Dietrich, então, sofisticou um pouco mais o teste para verificar se a inibição da atividade dos neurônios produtores de NPY e AgRP aumentava a busca por situações prazerosas. Desta vez ele colocou os animais em uma caixa que, de um lado, dava acesso a outra caixa contendo água com cocaína e, de outro, estava conectada a uma terceira caixa com um recipiente com água pura. Num primeiro momento, ele colocou os animais na caixa central e os deixou explorar as outras duas – os animais visitaram as duas caixas mais ou menos o mesmo número de vezes. Depois, Dietrich fechou o acesso à caixa com água pura e deixou os animais visitarem apenas aquela em que havia cocaína. Numa etapa seguinte, fez o inverso. Bloqueou o acesso à cocaína, permitindo as visitas só à caixa com água pura. Por fim, os camundongos voltaram a ter acesso às duas caixas. Desta vez, porém, as visitas ao ambiente com cocaína foram duas vezes mais frequentes do que à caixa só com água. Foi a confirmação da busca pelo prazer.
Questão de idade
“Observamos que os neurônios produtores de NPY e AgRP estão conectados aos neurônios que produzem dopamina, o neurotransmissor do prazer”, explica Dietrich. “Mas essa relação se dá de forma inversa, quando os neurônios do apetite são inibidos, os produtores de dopamina se tornam mais ativos, acentuando o funcionamento dos mecanismos de recompensa”, conta.
Mas restava uma dúvida. Os testes haviam sido feitos com camundongos transgênicos adultos que haviam nascido sem a proteína que ativa os neurônios da fome e os pesquisadores haviam observado que, quanto mais velho o animal, menor o efeito.
Para avaliar a influência da idade, foi preciso mudar de estratégia. Eles inativaram os neurônios da fome em animais com idades diferentes (5, 10, 15 e 20 dias de vida e depois de adulto) e repetiram os testes. Os resultados confirmaram: a inativação dos neurônios da fome nos filhotes mais novos intensificava a ação do mecanismo de recompensa.

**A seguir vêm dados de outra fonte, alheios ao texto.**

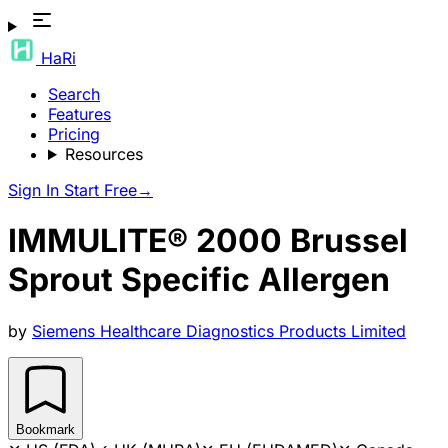
HaRi
Search
Features
Pricing
Resources
Sign In
Start Free
→
IMMULITE® 2000 Brussel
Sprout Specific Allergen
by
Siemens Healthcare Diagnostics Products Limited
Bookmark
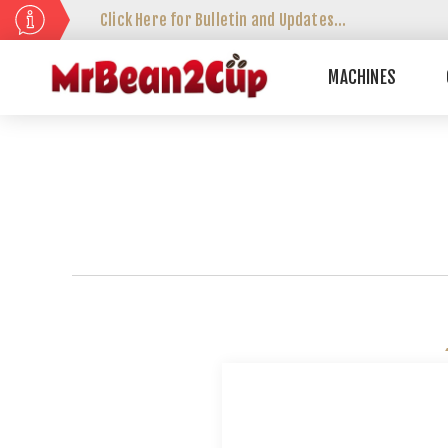
Click Here for Bulletin and Updates...
MACHINES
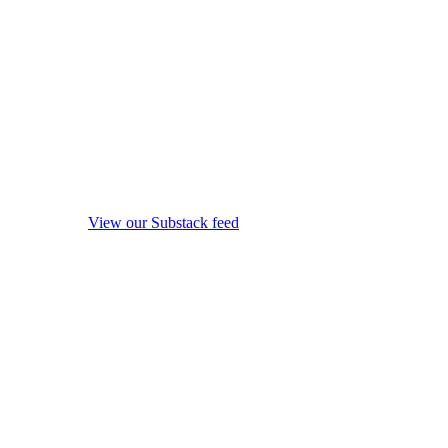
View our Substack feed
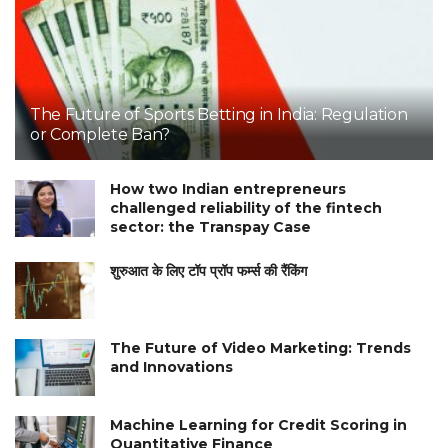
The Future of Sports Betting in India: Regulation
or Complete Ban?
How two Indian entrepreneurs
challenged reliability of the fintech
sector: the Transpay Case
शुरुआत के लिए टॉप प्रॉप फर्म्स की रैंकिंग
The Future of Video Marketing: Trends
and Innovations
Machine Learning for Credit Scoring in
Quantitative Finance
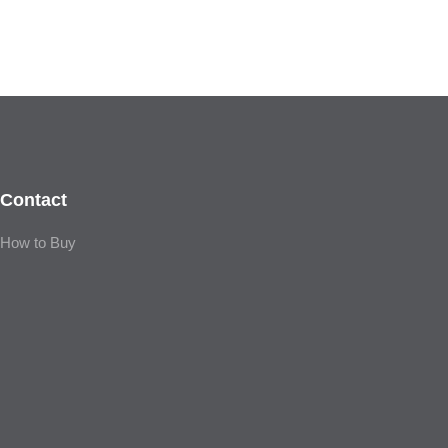
Contact
How to Buy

Para Dietrich, essa é uma evidência de que é na primeira semana de vida dos roedores que essas células se conectam com as de outras áreas cerebrais. Nos seres humanos, esse estágio do desenvolvimento cerebral corresponde ao do terceiro trimestre da gestação. “Modificar o funcionamento desses neurônios no começo do desenvolvimento talvez gere consequências que só apareçam bem mais tarde na vida, aumentando a suscetibilidade à adição por drogas”, suspeita o pesquisador, que começou a investigar essa função do hipotálamo durante o doutorado na UFRGS, sob a orientação de Diogo Onofre de Souza.

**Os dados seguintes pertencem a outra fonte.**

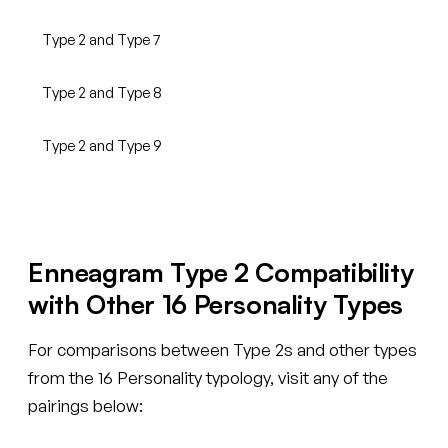
Type 2 and Type 7
Type 2 and Type 8
Type 2 and Type 9
Enneagram Type 2 Compatibility
with Other 16 Personality Types
For comparisons between Type 2s and other types
from the 16 Personality typology, visit any of the
pairings below:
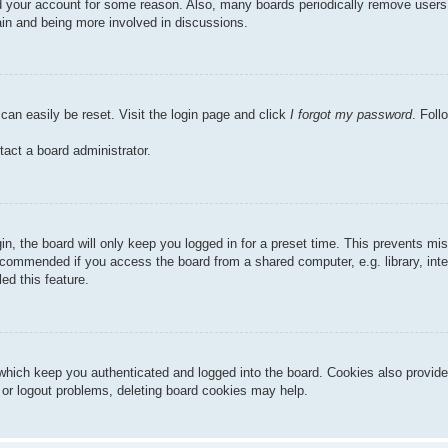
ted your account for some reason. Also, many boards periodically remove users
gain and being more involved in discussions.
can easily be reset. Visit the login page and click
I forgot my password
. Foll
tact a board administrator.
n, the board will only keep you logged in for a preset time. This prevents mi
ecommended if you access the board from a shared computer, e.g. library, inter
ed this feature.
hich keep you authenticated and logged into the board. Cookies also provide
n or logout problems, deleting board cookies may help.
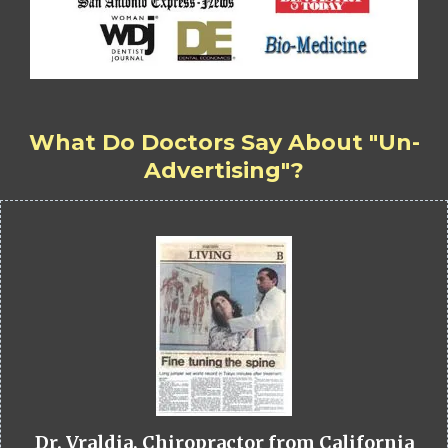
What Do Doctors Say About "Un-
Advertising"?
Dr. Vraldia, Chiropractor from California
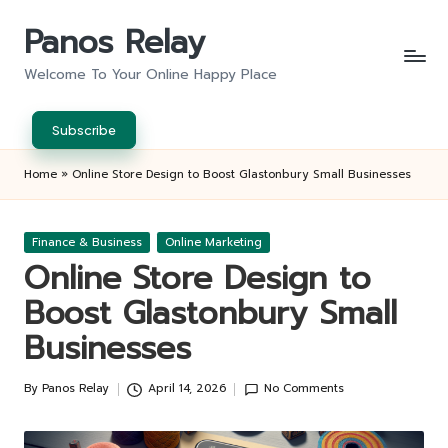
Panos Relay
Skip
to
Welcome To Your Online Happy Place
content
Subscribe
Home
»
Online Store Design to Boost Glastonbury Small Businesses
Posted
Finance & Business
Online Marketing
in
Online Store Design to
Boost Glastonbury Small
Businesses
By
Panos Relay
April 14, 2026
No Comments
Posted
by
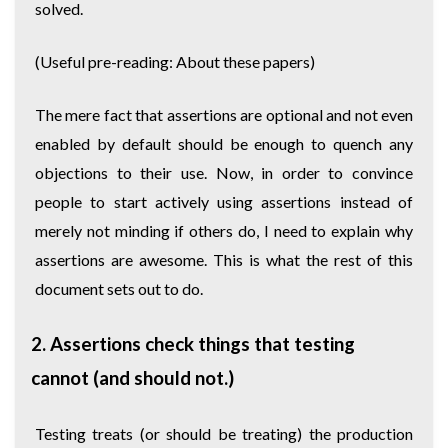
solved.
(Useful pre-reading:
About these papers
)
The mere fact that assertions are optional and not even
enabled by default should be enough to quench any
objections to their use. Now, in order to convince
people to start actively using assertions instead of
merely not minding if others do, I need to explain why
assertions are awesome. This is what the rest of this
document sets out to do.
2. Assertions check things that testing
cannot (and should not.)
Testing treats (or should be treating) the production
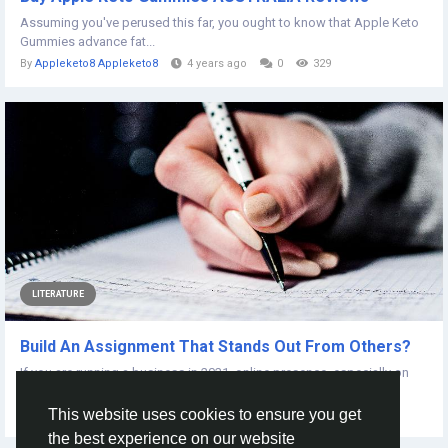
Assuming you've perused this far, you ought to know that Apple Keto
Gummies advance fat...
By
Appleketo8 Appleketo8
4 years ago
0
329
LITERATURE
Build An Assignment That Stands Out From Others?
If you are running a business in 2021, online presence, especially on
social media platforms is...
This website uses cookies to ensure you get
By
Tao Davin
5 years ago
0
507
the best experience on our website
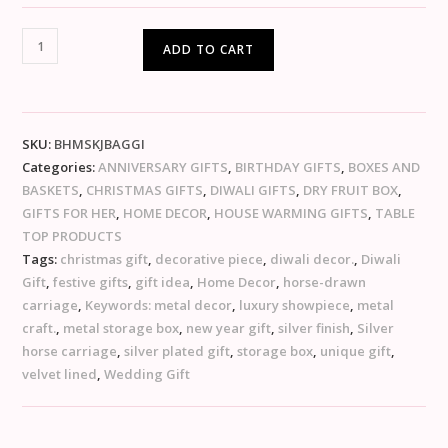
ADD TO CART
SKU:
BHMSKJBAGGI
Categories:
ANNIVERSARY GIFTS
,
BIRTHDAY GIFTS
,
BOXES AND
BASKETS
,
CHRISTMAS GIFTS
,
DIWALI GIFTS
,
DRY FRUIT BOX
,
GIFTS FOR HER
,
HOME DECOR
,
HOUSE WARMING GIFTS
,
TABLE
TOP PRODUCTS
Tags:
christmas gift
,
decorative piece
,
diwali decor.
,
Diwali
Gift
,
festive gifts
,
gift idea
,
Home Decor
,
horse-drawn
carriage
,
Keywords: metal decor
,
luxury showpiece
,
metal
craft.
,
metal storage box
,
new year gift
,
silver finish
,
Silver
horse carriage
,
silver plated gift
,
storage box
,
unique gift
,
velvet lined
,
Wedding Gift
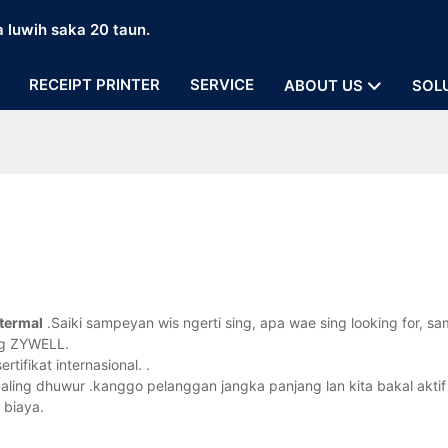
a luwih saka 20 taun.
RECEIPT PRINTER
SERVICE
ABOUT US
SOL
termal
.Saiki sampeyan wis ngerti sing, apa wae sing looking for, s
ng ZYWELL.
tifikat internasional. .
paling dhuwur .kanggo pelanggan jangka panjang lan kita bakal aktif
 biaya.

Dietrich pretende ainda compreender a influência da alimentação de recém-nascidos sobre o mecanismo de busca de prazer. “Queremos entender como as células que regulam o apetite reagem quando as mães, em vez de amamentar, dão papinha e outros alimentos em substituição ao leite materno”, conta. “No limite, queremos ser capazes de um dia conseguir sugerir quais são os nutrientes e a quantidade de calorias recomendáveis para que essas conexões se formem de maneira adequada.”